La complessa articolazione della struttura organizzativa di una società di investimenti non può comportare l'esclusione o anche il semplice affievolimento del potere-dovere di controllo riconducibile a ciascuno dei componenti del collegio sindacale.

Questi, in caso di accertate carenze delle procedure aziendali predisposte per la corretta gestione societaria, sono sanzionabili a titolo di concorso omissivo.

Sui sindaci, infatti, gravano:

  • da un lato, l'obbligo di vigilanza - in funzione non solo della salvaguardia degli interessi degli azionisti nei confronti di atti di abuso di gestione da parte degli amministratori, ma anche della verifica dell'adeguatezza delle metodologie finalizzate al controllo interno della società di investimenti;

  • dall'altro, l'obbligo legale di denuncia immediata alla Banca d'Italia ed alla Consob, non potendosi addurre quale esimente la mancata informazione dei sindaci da parte degli amministratori, potendo gli stessi avvalersi della vasta gamma di strumenti informativi ed istruttori, prevista dall'art. 149 del TUF.

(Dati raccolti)
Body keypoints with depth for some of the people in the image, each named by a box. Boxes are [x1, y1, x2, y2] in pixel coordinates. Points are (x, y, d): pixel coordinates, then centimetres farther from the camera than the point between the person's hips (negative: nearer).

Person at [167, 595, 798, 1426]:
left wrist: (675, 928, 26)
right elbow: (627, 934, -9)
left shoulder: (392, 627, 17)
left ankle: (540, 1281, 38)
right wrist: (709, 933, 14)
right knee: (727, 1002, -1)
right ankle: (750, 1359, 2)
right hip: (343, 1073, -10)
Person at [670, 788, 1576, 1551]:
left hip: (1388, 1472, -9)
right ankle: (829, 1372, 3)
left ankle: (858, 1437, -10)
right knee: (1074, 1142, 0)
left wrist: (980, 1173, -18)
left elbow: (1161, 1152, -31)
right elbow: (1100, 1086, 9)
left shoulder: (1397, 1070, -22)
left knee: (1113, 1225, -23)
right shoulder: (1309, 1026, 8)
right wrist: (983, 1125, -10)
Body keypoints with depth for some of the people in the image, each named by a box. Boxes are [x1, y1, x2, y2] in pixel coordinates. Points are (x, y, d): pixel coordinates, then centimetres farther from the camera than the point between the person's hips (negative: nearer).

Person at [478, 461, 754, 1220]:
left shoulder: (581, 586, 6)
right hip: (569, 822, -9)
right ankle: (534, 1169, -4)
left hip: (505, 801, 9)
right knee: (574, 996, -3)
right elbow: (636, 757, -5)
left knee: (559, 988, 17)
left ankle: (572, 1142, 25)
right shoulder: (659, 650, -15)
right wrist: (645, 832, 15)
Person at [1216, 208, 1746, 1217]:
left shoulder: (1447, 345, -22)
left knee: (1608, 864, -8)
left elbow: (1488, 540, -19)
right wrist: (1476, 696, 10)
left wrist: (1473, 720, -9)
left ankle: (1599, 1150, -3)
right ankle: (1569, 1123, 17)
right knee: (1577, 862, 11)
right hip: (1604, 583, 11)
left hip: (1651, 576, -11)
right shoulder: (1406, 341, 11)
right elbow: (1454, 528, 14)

*ISTRUZIONI*
Riscrivi in forma più breve il paragrafo del passo citato che comincia con «La complessa articolazione», mantenendone i fatti principali.

*SOLUZIONE*
Anche in una società di investimenti con una struttura organizzativa complessa, il potere-dovere di controllo di ciascun componente del collegio sindacale non viene escluso né attenuato.